INFORMATION SUPPLIED below:

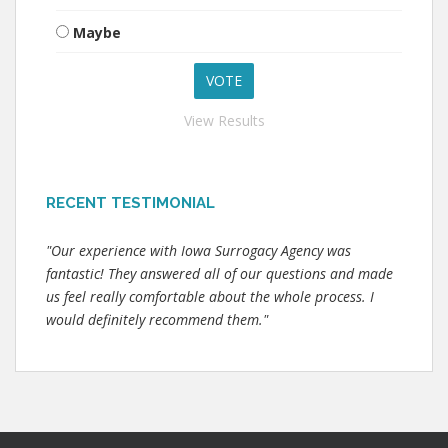
Maybe
View Results
RECENT TESTIMONIAL
"Our experience with Iowa Surrogacy Agency was
fantastic! They answered all of our questions and made
us feel really comfortable about the whole process. I
would definitely recommend them."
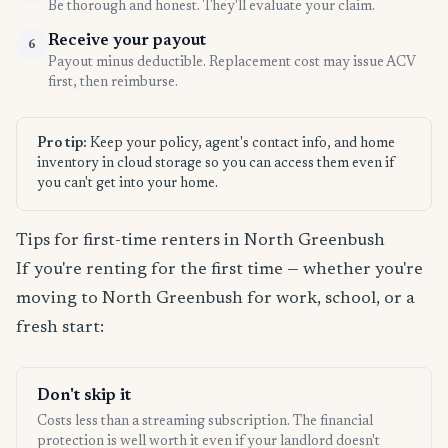
Be thorough and honest. They'll evaluate your claim.
Receive your payout
6
Payout minus deductible. Replacement cost may issue ACV
first, then reimburse.
Pro tip:
Keep your policy, agent's contact info, and home
inventory in cloud storage so you can access them even if
you can't get into your home.
Tips for first-time renters in North Greenbush
If you're renting for the first time — whether you're
moving to North Greenbush for work, school, or a
fresh start:
Don't skip it
Costs less than a streaming subscription. The financial
protection is well worth it even if your landlord doesn't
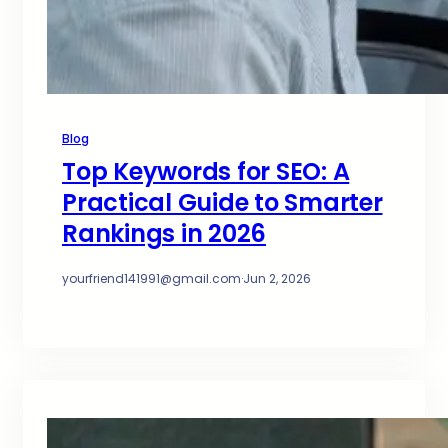
Blog
Top Keywords for SEO: A
Practical Guide to Smarter
Rankings in 2026
yourfriend141991@gmail.com
·
Jun 2, 2026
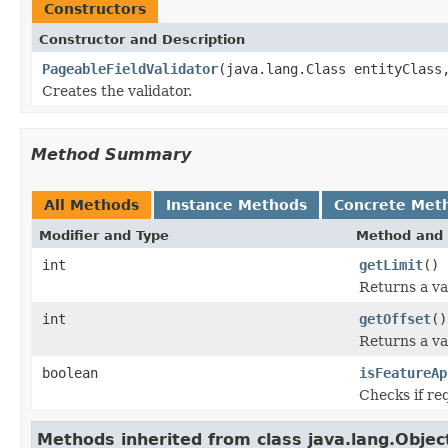
Constructors
Constructor and Description
PageableFieldValidator
(java.lang.Class entityClass
Creates the validator.
Method Summary
All Methods
Instance Methods
Concrete Met
Modifier and Type
Method and 
int
getLimit
()
Returns a va
int
getOffset
()
Returns a va
boolean
isFeatureAp
Checks if req
Methods inherited from class java.lang.Objec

End of INFORMATION SUPPLIED.

_EXERCISE DETAILS:_ Reprint every record exactly and skip the pictures.

_EXERCISE ANSWER:_
Maybe
View Results
RECENT TESTIMONIAL
"Our experience with Iowa Surrogacy Agency was
fantastic! They answered all of our questions and made
us feel really comfortable about the whole process. I
would definitely recommend them."
Be thorough and honest. They'll evaluate your claim.
Receive your payout
6
Payout minus deductible. Replacement cost may issue ACV
first, then reimburse.
Pro tip:
Keep your policy, agent's contact info, and home
inventory in cloud storage so you can access them even if
you can't get into your home.
Tips for first-time renters in North Greenbush
If you're renting for the first time — whether you're
moving to North Greenbush for work, school, or a
fresh start:
Don't skip it
Costs less than a streaming subscription. The financial
protection is well worth it even if your landlord doesn't
Blog
Top Keywords for SEO: A
Practical Guide to Smarter
Rankings in 2026
yourfriend141991@gmail.com
·
Jun 2, 2026
Constructors
Constructor and Description
PageableFieldValidator
(java.lang.Class entityClass
Creates the validator.
Method Summary
All Methods
Instance Methods
Concrete Met
Modifier and Type
Method and 
int
getLimit
()
Returns a va
int
getOffset
()
Returns a va
boolean
isFeatureAp
Checks if req
Methods inherited from class java.lang.Objec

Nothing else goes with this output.